Le mois dernier, Renault a décidé de démettre Thierry Bolloré de ses fonctions de directeur général du groupe français, à la suite d'une décision de Jean-Dominique Senard. Depuis, c'est Clotilde Delbos qui a pris le poste par intérim, mais le Losange cherche toujours son directeur général, avec la participation de cabinets spécialisés dans la recherche des meilleurs profils pour être à la hauteur de ce poste. 

Et parmi les noms qui tiennent la corde, celui de Luca de Meo semble se placer comme favori, puisque l'Italien remplit les conditions idéales pour le poste. Celui-ci est en effet président de Seat depuis 2015 et possède près de 20 ans d'expérience dans le monde de l'automobile. D'abord embauché par Renault puis par Toyota, il a ensuite rejoint Fiat, avant de passer dans le groupe Volkswagen il y a dix ans.
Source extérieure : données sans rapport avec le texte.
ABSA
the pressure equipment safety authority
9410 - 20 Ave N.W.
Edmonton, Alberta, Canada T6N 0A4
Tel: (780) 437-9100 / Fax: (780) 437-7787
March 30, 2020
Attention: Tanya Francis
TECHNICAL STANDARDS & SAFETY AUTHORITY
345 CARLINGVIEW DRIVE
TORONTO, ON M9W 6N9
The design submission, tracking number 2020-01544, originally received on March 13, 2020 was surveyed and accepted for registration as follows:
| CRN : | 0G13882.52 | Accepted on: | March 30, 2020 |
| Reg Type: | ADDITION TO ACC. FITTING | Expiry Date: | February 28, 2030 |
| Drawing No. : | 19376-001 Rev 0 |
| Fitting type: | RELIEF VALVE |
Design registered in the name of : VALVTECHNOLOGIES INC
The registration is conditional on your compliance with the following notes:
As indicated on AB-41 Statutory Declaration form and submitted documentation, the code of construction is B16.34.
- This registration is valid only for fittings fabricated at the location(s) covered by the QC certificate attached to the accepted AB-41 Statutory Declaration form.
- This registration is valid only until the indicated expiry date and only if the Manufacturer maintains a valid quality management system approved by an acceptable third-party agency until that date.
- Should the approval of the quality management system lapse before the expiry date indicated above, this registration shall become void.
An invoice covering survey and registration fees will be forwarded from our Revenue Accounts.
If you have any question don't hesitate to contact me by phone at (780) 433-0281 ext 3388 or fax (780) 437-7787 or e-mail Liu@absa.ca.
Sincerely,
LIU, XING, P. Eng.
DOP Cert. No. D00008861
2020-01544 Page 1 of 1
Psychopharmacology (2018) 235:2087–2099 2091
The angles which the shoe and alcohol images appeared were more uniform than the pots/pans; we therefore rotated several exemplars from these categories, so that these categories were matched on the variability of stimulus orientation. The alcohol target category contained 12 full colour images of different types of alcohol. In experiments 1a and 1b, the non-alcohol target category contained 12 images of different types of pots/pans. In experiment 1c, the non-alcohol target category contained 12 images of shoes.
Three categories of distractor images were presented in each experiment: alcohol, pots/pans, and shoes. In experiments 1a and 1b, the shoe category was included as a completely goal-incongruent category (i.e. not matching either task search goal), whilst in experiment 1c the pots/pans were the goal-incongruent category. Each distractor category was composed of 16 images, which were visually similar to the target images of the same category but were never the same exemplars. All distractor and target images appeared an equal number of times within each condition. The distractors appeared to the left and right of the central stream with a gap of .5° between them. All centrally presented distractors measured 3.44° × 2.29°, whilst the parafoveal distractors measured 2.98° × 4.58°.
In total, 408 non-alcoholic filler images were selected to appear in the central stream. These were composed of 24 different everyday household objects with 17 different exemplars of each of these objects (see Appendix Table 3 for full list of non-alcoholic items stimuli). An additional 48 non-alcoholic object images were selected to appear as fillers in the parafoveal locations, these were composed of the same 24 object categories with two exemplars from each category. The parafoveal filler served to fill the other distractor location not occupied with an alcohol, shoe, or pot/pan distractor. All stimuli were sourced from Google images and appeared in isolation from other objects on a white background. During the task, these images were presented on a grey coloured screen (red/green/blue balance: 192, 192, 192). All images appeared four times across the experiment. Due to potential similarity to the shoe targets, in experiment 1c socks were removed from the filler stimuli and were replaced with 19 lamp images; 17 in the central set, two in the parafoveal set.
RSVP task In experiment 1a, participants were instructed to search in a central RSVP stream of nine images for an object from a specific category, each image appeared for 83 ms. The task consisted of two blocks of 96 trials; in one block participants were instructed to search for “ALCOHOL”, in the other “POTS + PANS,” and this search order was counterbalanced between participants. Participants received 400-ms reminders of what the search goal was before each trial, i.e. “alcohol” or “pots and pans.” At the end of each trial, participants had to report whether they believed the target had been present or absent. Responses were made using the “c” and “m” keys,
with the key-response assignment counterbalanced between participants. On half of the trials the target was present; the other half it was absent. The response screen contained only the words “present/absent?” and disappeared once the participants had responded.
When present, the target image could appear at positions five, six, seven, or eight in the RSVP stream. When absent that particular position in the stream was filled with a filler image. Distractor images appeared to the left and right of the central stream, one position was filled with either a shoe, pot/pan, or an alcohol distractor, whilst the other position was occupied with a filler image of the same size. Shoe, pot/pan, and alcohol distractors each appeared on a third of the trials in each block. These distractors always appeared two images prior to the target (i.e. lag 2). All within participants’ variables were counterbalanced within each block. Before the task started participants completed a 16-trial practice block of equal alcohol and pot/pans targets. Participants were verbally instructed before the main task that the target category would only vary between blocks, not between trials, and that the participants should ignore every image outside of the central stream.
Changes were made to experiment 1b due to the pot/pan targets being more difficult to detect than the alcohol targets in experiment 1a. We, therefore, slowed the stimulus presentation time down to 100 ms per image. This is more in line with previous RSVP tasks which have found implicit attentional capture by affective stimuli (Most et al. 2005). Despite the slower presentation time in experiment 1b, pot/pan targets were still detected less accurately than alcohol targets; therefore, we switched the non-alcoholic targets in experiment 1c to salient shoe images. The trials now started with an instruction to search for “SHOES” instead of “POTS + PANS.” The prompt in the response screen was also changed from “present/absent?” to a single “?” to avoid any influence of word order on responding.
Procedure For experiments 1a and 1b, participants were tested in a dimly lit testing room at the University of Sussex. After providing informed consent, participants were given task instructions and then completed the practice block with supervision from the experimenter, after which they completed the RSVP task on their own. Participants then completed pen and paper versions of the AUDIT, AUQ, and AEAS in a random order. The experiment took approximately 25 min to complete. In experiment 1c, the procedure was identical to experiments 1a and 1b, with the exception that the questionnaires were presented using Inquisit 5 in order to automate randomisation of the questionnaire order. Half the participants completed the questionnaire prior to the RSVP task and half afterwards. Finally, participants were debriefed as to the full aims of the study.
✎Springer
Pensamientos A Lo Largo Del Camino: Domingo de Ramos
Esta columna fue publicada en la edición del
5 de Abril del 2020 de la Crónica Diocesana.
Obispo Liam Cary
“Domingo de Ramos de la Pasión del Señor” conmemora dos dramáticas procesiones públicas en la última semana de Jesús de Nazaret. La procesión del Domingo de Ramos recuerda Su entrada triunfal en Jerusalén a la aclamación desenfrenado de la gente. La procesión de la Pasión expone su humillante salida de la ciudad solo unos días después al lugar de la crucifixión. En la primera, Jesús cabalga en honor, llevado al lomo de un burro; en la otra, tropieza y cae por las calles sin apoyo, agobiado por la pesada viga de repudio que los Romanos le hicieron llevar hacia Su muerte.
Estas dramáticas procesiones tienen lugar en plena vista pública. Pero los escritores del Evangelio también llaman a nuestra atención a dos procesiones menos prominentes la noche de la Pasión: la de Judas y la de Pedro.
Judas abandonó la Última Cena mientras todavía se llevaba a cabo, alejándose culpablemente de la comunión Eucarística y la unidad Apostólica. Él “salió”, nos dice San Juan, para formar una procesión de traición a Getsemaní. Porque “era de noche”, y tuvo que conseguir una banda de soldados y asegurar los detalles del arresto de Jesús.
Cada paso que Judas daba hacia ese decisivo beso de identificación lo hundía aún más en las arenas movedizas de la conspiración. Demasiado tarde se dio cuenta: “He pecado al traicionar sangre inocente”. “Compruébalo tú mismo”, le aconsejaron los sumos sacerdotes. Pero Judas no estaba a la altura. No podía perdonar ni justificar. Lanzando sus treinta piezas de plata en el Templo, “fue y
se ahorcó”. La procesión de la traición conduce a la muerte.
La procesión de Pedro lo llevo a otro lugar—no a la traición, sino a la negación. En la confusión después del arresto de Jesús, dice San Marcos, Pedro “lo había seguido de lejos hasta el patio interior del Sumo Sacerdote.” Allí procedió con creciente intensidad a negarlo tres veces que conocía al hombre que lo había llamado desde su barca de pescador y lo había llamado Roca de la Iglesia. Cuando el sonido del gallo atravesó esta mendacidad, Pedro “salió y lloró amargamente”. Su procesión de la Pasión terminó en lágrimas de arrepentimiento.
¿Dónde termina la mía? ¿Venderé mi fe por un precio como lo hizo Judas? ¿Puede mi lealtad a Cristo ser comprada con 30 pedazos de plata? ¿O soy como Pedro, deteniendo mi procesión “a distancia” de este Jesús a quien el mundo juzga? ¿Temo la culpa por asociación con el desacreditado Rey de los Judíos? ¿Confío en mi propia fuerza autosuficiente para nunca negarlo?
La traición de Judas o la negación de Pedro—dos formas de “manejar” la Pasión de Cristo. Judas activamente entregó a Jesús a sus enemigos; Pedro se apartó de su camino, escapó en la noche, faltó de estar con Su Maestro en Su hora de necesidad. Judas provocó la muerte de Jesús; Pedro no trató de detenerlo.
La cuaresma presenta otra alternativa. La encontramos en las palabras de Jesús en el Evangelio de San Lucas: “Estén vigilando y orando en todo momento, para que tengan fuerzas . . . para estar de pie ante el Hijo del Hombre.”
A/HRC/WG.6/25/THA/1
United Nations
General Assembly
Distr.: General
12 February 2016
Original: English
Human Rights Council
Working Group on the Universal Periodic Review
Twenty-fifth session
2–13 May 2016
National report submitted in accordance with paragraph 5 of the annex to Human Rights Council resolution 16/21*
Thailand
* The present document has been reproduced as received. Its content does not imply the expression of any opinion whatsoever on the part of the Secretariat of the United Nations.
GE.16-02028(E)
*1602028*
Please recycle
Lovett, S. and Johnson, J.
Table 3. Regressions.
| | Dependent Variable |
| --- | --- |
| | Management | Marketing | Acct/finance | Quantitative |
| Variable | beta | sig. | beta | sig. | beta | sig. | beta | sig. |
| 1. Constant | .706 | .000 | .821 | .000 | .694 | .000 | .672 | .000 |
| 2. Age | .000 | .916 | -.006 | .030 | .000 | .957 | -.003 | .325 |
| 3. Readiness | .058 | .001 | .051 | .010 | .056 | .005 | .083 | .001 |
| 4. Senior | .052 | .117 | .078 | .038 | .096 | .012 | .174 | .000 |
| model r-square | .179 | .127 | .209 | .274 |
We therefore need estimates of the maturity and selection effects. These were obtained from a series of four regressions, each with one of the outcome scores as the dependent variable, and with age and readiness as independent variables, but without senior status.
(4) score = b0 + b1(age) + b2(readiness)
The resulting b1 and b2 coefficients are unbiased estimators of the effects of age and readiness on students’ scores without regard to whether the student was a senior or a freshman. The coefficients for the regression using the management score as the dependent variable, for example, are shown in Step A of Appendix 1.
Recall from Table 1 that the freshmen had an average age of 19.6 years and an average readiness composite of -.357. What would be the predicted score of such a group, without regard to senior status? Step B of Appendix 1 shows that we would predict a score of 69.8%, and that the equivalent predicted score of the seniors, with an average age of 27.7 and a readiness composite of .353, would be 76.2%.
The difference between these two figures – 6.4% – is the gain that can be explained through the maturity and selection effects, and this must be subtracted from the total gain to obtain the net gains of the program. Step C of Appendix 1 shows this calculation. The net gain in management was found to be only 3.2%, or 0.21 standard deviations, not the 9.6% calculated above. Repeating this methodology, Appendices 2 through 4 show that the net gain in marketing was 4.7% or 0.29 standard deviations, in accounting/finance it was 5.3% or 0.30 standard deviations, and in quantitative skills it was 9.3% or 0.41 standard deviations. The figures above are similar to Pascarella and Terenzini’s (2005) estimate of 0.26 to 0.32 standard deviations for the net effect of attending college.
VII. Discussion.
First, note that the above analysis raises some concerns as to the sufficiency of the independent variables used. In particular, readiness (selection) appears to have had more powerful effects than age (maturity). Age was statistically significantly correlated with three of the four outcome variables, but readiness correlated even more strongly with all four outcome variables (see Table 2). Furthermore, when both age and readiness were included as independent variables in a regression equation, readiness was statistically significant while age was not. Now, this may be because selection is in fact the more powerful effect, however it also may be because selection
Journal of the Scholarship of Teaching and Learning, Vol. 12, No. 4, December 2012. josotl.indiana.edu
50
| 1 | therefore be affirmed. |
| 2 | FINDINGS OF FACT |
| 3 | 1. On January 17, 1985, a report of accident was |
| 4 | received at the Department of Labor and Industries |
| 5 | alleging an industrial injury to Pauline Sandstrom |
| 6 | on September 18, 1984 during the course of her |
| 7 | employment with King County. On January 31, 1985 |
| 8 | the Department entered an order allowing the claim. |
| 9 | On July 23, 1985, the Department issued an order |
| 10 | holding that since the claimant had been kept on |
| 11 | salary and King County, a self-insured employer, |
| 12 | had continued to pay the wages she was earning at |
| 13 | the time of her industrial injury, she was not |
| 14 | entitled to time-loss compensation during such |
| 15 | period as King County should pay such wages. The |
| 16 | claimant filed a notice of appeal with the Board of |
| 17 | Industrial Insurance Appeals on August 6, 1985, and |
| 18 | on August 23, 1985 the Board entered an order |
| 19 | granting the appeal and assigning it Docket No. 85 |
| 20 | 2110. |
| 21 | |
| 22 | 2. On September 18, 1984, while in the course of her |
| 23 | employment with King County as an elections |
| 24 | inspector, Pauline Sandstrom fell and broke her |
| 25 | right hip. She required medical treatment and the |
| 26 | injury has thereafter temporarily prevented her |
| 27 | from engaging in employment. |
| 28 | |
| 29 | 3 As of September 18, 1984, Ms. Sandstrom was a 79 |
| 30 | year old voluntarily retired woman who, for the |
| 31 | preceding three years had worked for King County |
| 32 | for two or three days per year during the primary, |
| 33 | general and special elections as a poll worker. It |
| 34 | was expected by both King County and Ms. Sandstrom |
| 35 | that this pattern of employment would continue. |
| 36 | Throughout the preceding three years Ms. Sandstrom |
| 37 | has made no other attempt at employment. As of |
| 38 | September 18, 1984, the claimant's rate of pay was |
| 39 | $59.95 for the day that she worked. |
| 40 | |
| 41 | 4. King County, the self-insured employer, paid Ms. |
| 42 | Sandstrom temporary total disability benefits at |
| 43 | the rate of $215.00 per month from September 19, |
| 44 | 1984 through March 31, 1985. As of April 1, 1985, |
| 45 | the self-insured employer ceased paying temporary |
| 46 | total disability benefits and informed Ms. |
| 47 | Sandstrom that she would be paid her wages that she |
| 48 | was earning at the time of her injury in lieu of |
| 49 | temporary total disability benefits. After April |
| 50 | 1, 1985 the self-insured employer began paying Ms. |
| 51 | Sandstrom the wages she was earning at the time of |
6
Initialement directeur du marketing pour la marque éponyme puis pour le groupe, il a ensuite été membre du Conseil d'administration en charge des ventes chez Audi, avant d'être promu au poste de président de Seat il y a quatre ans.

Ce serait donc un retour au source pour de Meo, qui parle couramment français. Pour Renault, il représente le profil idéal, avec une expérience de la direction d'une marque, mais aussi la capacité à s'occuper de liens entre plusieurs marques, comme il l'a fait au sein du groupe Volkswagen, puisque l'Alliance entre Renault et Nissan vit des tensions, et que l'apaisement de celles-ci sera également au programme de la mission du prochain directeur général de Renault.

Pour ce qui est des autres noms cités, on trouve Patrick Koller, président de la marque Faurecia, un équipementier du groupe PSA. Les deux autres pistes pour remplacé Thierry Bolloré se trouvent en interne de l'Alliance Renault-Nissan, puisqu'il s'agit de Gianlucca de Ficchy, président de Nissan Europe, et Clotilde Delbos, actuelle directrice générale par intérim, qui pourrait être conservée à ce poste à titre définitif.